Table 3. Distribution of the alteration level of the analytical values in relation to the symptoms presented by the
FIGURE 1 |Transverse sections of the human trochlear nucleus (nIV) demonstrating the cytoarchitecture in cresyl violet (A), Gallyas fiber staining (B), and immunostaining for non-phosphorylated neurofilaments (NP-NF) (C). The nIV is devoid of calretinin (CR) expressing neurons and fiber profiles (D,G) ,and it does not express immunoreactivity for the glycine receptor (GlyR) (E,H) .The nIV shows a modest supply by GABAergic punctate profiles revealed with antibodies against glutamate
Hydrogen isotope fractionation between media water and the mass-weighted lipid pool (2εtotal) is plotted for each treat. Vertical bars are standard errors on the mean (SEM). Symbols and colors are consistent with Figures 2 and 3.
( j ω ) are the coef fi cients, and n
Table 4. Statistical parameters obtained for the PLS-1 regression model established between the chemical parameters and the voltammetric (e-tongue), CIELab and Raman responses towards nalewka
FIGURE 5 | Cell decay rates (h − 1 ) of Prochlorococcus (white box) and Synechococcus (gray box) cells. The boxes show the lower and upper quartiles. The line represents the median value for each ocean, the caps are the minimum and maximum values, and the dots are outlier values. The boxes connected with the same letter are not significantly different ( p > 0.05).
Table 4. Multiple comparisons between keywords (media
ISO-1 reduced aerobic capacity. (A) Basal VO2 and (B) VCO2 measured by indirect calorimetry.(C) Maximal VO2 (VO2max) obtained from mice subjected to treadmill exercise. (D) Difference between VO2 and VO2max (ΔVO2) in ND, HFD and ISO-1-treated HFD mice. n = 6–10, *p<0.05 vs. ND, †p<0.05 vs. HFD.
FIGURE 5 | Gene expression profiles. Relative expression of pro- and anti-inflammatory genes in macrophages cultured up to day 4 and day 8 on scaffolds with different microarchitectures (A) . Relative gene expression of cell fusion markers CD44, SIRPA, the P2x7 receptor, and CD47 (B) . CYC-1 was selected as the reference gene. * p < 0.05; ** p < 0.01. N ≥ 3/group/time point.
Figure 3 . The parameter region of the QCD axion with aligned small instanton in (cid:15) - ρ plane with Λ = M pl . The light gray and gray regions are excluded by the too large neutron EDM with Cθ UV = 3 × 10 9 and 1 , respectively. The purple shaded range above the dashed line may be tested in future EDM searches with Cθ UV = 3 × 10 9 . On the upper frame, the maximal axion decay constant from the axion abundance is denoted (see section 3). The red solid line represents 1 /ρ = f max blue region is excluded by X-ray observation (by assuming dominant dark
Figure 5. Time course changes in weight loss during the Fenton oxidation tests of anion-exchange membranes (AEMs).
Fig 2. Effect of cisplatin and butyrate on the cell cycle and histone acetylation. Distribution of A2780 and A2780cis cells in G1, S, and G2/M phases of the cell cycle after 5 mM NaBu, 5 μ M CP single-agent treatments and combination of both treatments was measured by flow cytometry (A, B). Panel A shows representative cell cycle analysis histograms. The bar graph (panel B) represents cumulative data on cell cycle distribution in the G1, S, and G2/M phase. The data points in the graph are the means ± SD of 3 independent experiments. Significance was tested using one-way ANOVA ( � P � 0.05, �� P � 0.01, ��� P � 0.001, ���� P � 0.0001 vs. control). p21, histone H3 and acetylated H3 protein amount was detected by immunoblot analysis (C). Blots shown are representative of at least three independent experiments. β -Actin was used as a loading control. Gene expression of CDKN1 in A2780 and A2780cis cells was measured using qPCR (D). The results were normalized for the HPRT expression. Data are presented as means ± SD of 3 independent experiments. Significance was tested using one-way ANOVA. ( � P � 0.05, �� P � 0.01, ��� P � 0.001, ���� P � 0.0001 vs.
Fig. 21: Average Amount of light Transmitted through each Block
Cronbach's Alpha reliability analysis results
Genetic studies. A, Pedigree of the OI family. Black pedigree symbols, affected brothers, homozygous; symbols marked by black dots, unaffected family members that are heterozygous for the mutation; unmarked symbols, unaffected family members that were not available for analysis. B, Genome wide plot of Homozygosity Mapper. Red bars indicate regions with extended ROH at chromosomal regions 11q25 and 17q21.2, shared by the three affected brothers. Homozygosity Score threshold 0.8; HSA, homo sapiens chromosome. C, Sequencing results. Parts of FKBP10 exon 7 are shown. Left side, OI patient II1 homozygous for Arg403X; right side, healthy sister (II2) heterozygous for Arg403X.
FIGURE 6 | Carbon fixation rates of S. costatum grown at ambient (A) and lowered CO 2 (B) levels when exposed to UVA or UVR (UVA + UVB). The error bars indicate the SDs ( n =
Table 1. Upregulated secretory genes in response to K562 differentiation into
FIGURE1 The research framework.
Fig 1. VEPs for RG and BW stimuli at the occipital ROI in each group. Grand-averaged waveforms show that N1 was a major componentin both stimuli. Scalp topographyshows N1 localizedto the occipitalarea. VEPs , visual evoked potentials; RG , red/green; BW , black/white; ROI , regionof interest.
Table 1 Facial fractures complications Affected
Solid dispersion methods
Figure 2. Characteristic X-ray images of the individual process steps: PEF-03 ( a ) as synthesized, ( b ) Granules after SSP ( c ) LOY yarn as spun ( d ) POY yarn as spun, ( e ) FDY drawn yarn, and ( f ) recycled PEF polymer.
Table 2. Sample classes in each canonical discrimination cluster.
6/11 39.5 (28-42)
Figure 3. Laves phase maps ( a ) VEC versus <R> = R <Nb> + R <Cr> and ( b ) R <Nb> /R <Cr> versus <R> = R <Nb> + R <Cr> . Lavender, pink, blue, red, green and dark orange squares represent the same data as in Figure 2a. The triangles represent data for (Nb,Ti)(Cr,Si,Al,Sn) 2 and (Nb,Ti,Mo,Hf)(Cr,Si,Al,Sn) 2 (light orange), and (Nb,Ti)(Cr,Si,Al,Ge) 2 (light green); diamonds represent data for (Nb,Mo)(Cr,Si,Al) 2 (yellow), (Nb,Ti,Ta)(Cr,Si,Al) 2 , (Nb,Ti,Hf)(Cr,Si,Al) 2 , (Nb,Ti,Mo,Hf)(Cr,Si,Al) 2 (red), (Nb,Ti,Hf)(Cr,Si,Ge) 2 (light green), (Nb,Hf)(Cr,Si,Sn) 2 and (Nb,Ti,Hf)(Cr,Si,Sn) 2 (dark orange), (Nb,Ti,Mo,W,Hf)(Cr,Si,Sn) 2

● ● ● ● ●

Problem statement: Could you output every entry from the listing above without altering a word?

Written solution:
Table 3. Distribution of the alteration level of the analytical values in relation to the symptoms presented by the
FIGURE 1 |Transverse sections of the human trochlear nucleus (nIV) demonstrating the cytoarchitecture in cresyl violet (A), Gallyas fiber staining (B), and immunostaining for non-phosphorylated neurofilaments (NP-NF) (C). The nIV is devoid of calretinin (CR) expressing neurons and fiber profiles (D,G) ,and it does not express immunoreactivity for the glycine receptor (GlyR) (E,H) .The nIV shows a modest supply by GABAergic punctate profiles revealed with antibodies against glutamate
Hydrogen isotope fractionation between media water and the mass-weighted lipid pool (2εtotal) is plotted for each treat. Vertical bars are standard errors on the mean (SEM). Symbols and colors are consistent with Figures 2 and 3.
( j ω ) are the coef fi cients, and n
Table 4. Statistical parameters obtained for the PLS-1 regression model established between the chemical parameters and the voltammetric (e-tongue), CIELab and Raman responses towards nalewka
FIGURE 5 | Cell decay rates (h − 1 ) of Prochlorococcus (white box) and Synechococcus (gray box) cells. The boxes show the lower and upper quartiles. The line represents the median value for each ocean, the caps are the minimum and maximum values, and the dots are outlier values. The boxes connected with the same letter are not significantly different ( p > 0.05).
Table 4. Multiple comparisons between keywords (media
ISO-1 reduced aerobic capacity. (A) Basal VO2 and (B) VCO2 measured by indirect calorimetry.(C) Maximal VO2 (VO2max) obtained from mice subjected to treadmill exercise. (D) Difference between VO2 and VO2max (ΔVO2) in ND, HFD and ISO-1-treated HFD mice. n = 6–10, *p<0.05 vs. ND, †p<0.05 vs. HFD.
FIGURE 5 | Gene expression profiles. Relative expression of pro- and anti-inflammatory genes in macrophages cultured up to day 4 and day 8 on scaffolds with different microarchitectures (A) . Relative gene expression of cell fusion markers CD44, SIRPA, the P2x7 receptor, and CD47 (B) . CYC-1 was selected as the reference gene. * p < 0.05; ** p < 0.01. N ≥ 3/group/time point.
Figure 3 . The parameter region of the QCD axion with aligned small instanton in (cid:15) - ρ plane with Λ = M pl . The light gray and gray regions are excluded by the too large neutron EDM with Cθ UV = 3 × 10 9 and 1 , respectively. The purple shaded range above the dashed line may be tested in future EDM searches with Cθ UV = 3 × 10 9 . On the upper frame, the maximal axion decay constant from the axion abundance is denoted (see section 3). The red solid line represents 1 /ρ = f max blue region is excluded by X-ray observation (by assuming dominant dark
Figure 5. Time course changes in weight loss during the Fenton oxidation tests of anion-exchange membranes (AEMs).
Fig 2. Effect of cisplatin and butyrate on the cell cycle and histone acetylation. Distribution of A2780 and A2780cis cells in G1, S, and G2/M phases of the cell cycle after 5 mM NaBu, 5 μ M CP single-agent treatments and combination of both treatments was measured by flow cytometry (A, B). Panel A shows representative cell cycle analysis histograms. The bar graph (panel B) represents cumulative data on cell cycle distribution in the G1, S, and G2/M phase. The data points in the graph are the means ± SD of 3 independent experiments. Significance was tested using one-way ANOVA ( � P � 0.05, �� P � 0.01, ��� P � 0.001, ���� P � 0.0001 vs. control). p21, histone H3 and acetylated H3 protein amount was detected by immunoblot analysis (C). Blots shown are representative of at least three independent experiments. β -Actin was used as a loading control. Gene expression of CDKN1 in A2780 and A2780cis cells was measured using qPCR (D). The results were normalized for the HPRT expression. Data are presented as means ± SD of 3 independent experiments. Significance was tested using one-way ANOVA. ( � P � 0.05, �� P � 0.01, ��� P � 0.001, ���� P � 0.0001 vs.
Fig. 21: Average Amount of light Transmitted through each Block
Cronbach's Alpha reliability analysis results
Genetic studies. A, Pedigree of the OI family. Black pedigree symbols, affected brothers, homozygous; symbols marked by black dots, unaffected family members that are heterozygous for the mutation; unmarked symbols, unaffected family members that were not available for analysis. B, Genome wide plot of Homozygosity Mapper. Red bars indicate regions with extended ROH at chromosomal regions 11q25 and 17q21.2, shared by the three affected brothers. Homozygosity Score threshold 0.8; HSA, homo sapiens chromosome. C, Sequencing results. Parts of FKBP10 exon 7 are shown. Left side, OI patient II1 homozygous for Arg403X; right side, healthy sister (II2) heterozygous for Arg403X.
FIGURE 6 | Carbon fixation rates of S. costatum grown at ambient (A) and lowered CO 2 (B) levels when exposed to UVA or UVR (UVA + UVB). The error bars indicate the SDs ( n =
Table 1. Upregulated secretory genes in response to K562 differentiation into
FIGURE1 The research framework.
Fig 1. VEPs for RG and BW stimuli at the occipital ROI in each group. Grand-averaged waveforms show that N1 was a major componentin both stimuli. Scalp topographyshows N1 localizedto the occipitalarea. VEPs , visual evoked potentials; RG , red/green; BW , black/white; ROI , regionof interest.
Table 1 Facial fractures complications Affected
Solid dispersion methods
Figure 2. Characteristic X-ray images of the individual process steps: PEF-03 ( a ) as synthesized, ( b ) Granules after SSP ( c ) LOY yarn as spun ( d ) POY yarn as spun, ( e ) FDY drawn yarn, and ( f ) recycled PEF polymer.
Table 2. Sample classes in each canonical discrimination cluster.
6/11 39.5 (28-42)
Figure 3. Laves phase maps ( a ) VEC versus <R> = R <Nb> + R <Cr> and ( b ) R <Nb> /R <Cr> versus <R> = R <Nb> + R <Cr> . Lavender, pink, blue, red, green and dark orange squares represent the same data as in Figure 2a. The triangles represent data for (Nb,Ti)(Cr,Si,Al,Sn) 2 and (Nb,Ti,Mo,Hf)(Cr,Si,Al,Sn) 2 (light orange), and (Nb,Ti)(Cr,Si,Al,Ge) 2 (light green); diamonds represent data for (Nb,Mo)(Cr,Si,Al) 2 (yellow), (Nb,Ti,Ta)(Cr,Si,Al) 2 , (Nb,Ti,Hf)(Cr,Si,Al) 2 , (Nb,Ti,Mo,Hf)(Cr,Si,Al) 2 (red), (Nb,Ti,Hf)(Cr,Si,Ge) 2 (light green), (Nb,Hf)(Cr,Si,Sn) 2 and (Nb,Ti,Hf)(Cr,Si,Sn) 2 (dark orange), (Nb,Ti,Mo,W,Hf)(Cr,Si,Sn) 2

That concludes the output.